Outros governos, incluindo a China, também estão inovando. Um dos exemplos mais dramáticos e perturbadores é o desenvolvimento de um sistema de rastreamento baseado em pontuação de crédito. Conforme descrito por Yaqiu Wang, jornalistas chineses que publicam conteúdo crítico em mídias sociais podem receber pontuações de créditos ruins, resultando em negação de empréstimos ou altas taxas de juros. O governo do Equador, de acordo com Alexandra Ellerbeck, está alegando violação de direitos autorais e de termos de serviço para pressionar o Twitter e o Facebook a remover links para documentos sensíveis que exponham a corrupção. Enquanto isso, os governos, inclusive dos EUA, estão promovendo o conceito de transparência, liberando grandes quantidades de dados que, embora bem-vindos, são muitas vezes de utilidade limitada. E jornalistas que fazem petições com base na liberdade de informação enfrentam dificuldades que vão desde táticas de adiamento a taxas exorbitantes.
Tal como acontece com qualquer livro, e particularmente um desta natureza, muito terá mudado até esta edição de “Ataques à Imprensa” ser publicado. As circunstâncias são extraordinariamente voláteis em todo o mundo, inclusive nos Estados Unidos, como observam Christiane Amanpour e Alan Huffman em seus capítulos. Em geral, o panorama da nova censura é sombrio e os desafios são significativos. Os inimigos da liberdade de expressão atacaram o novo sistema global de informação em todos os níveis, utilizando a violência e a repressão contra jornalistas individuais, procurando controlar as tecnologias em que eles confiam para divulgar as notícias e semeando confusão e desinformação para que a informação crítica não chegue ao público de uma forma significativa.

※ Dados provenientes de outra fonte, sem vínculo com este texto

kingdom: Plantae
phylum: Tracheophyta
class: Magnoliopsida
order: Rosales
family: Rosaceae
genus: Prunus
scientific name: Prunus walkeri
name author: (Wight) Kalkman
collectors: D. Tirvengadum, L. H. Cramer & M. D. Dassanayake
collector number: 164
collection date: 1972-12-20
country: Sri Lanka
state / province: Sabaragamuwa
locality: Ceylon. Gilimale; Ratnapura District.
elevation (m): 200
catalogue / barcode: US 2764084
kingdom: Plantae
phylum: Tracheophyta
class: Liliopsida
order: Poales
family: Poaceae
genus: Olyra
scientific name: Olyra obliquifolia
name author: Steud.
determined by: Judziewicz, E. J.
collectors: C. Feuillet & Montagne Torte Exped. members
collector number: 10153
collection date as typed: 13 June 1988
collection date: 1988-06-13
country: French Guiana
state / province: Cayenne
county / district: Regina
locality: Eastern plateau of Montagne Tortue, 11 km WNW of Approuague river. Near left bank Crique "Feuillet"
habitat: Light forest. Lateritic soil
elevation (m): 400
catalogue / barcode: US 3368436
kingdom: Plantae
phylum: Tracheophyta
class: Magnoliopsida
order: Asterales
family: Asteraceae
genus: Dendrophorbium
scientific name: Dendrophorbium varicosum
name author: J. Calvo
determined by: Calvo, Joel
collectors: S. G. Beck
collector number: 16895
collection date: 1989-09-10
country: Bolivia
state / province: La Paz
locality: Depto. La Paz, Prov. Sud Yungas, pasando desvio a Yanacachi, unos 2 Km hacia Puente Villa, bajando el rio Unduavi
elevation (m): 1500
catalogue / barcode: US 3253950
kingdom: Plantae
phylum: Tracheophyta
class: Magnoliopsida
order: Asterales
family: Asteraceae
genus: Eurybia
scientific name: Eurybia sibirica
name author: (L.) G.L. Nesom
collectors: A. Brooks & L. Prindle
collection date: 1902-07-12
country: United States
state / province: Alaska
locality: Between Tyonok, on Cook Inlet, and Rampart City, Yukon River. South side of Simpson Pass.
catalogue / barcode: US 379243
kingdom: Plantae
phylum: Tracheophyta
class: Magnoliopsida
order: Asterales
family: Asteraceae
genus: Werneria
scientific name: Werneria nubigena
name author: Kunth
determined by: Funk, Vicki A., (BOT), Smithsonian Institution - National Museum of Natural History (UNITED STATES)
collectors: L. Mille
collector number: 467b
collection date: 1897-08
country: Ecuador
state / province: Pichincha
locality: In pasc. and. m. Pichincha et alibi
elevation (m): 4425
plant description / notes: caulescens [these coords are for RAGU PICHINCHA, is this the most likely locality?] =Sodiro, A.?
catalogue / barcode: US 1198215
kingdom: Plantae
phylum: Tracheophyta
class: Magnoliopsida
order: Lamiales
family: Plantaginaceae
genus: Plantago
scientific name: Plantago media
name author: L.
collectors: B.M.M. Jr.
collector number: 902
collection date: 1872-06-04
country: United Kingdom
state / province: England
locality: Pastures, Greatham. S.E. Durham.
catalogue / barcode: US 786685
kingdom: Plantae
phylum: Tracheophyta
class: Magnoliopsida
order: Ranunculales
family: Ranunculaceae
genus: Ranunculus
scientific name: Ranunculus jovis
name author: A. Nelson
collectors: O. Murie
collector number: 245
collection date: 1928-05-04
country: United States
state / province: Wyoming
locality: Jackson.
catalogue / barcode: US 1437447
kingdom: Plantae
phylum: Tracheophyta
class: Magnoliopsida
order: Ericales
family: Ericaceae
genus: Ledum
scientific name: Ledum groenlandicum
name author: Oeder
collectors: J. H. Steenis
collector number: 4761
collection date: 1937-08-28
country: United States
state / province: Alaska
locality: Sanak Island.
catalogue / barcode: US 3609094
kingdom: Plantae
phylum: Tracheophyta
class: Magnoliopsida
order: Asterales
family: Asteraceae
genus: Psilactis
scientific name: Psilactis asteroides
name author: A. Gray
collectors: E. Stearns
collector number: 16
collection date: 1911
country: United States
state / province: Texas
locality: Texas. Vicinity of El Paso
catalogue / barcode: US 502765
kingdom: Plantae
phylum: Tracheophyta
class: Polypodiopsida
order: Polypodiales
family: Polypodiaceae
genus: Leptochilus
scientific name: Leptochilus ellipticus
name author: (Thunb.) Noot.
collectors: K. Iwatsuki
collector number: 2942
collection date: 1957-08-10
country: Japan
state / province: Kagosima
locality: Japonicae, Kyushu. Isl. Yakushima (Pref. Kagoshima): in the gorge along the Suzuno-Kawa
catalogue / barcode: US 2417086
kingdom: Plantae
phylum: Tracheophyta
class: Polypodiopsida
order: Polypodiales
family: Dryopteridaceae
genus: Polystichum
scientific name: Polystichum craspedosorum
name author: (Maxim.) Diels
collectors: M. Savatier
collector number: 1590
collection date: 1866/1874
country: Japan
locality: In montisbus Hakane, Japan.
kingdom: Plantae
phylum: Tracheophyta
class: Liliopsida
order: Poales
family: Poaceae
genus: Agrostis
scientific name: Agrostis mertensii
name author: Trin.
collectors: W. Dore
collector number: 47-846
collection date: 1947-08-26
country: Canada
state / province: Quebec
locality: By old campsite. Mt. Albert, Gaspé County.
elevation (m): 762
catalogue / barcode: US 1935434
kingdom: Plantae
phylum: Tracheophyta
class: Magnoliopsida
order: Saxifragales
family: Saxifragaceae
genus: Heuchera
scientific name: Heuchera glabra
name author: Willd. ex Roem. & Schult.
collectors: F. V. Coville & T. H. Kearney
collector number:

Mas a luta está longe de poder ser considerada como sem esperança. É importante lembrar que o recrudescimento da violência e da repressão contra a mídia e o desenvolvimento de novas estratégias de repressão são respostas ao poder libertador da informação independente. A tecnologia continua a servir às vozes da dissidência crítica, como Karen Coates descreve em seu ensaio sobre o jornalismo no Facebook.
Os jornalistas não podem se sentir desmoralizados. Eles precisam perseguir sua vocação e buscar a verdade com integridade, acreditando honestamente que os contratempos, embora reais, são temporários. Como argumenta Amanpour no ensaio de encerramento deste volume (adaptado de um discurso que deu no jantar de premiação do CPJ em novembro de 2016), os jornalistas devem “se comprometer novamente com relatos robustos baseados em fatos sem medo ou favor – sobre as questões” e não “aceitar serem rotulados de desonestos ou de mentir ou fracassar”. Esta é a melhor e mais importante forma de lutar contra a nova censura.
Joel Simon é diretor-executivo do Comitê para a Proteção dos Jornalistas. Escreveu amplamente sobre questões relacionadas à mídia, contribuindo para a Revista Slate, Columbia Journalism Review, The New York Review of Books, World Policy Journal, Asahi Shimbun, e The Times of India. Ele liderou inúmeras missões internacionais para promover a liberdade de imprensa. Seu livro, “A Nova Censura: Por Dentro da Batalha Global pela Liberdade da Mídia” (The New Censorship: Inside the Global Battle for Media Freedom), foi publicado em novembro de 2014.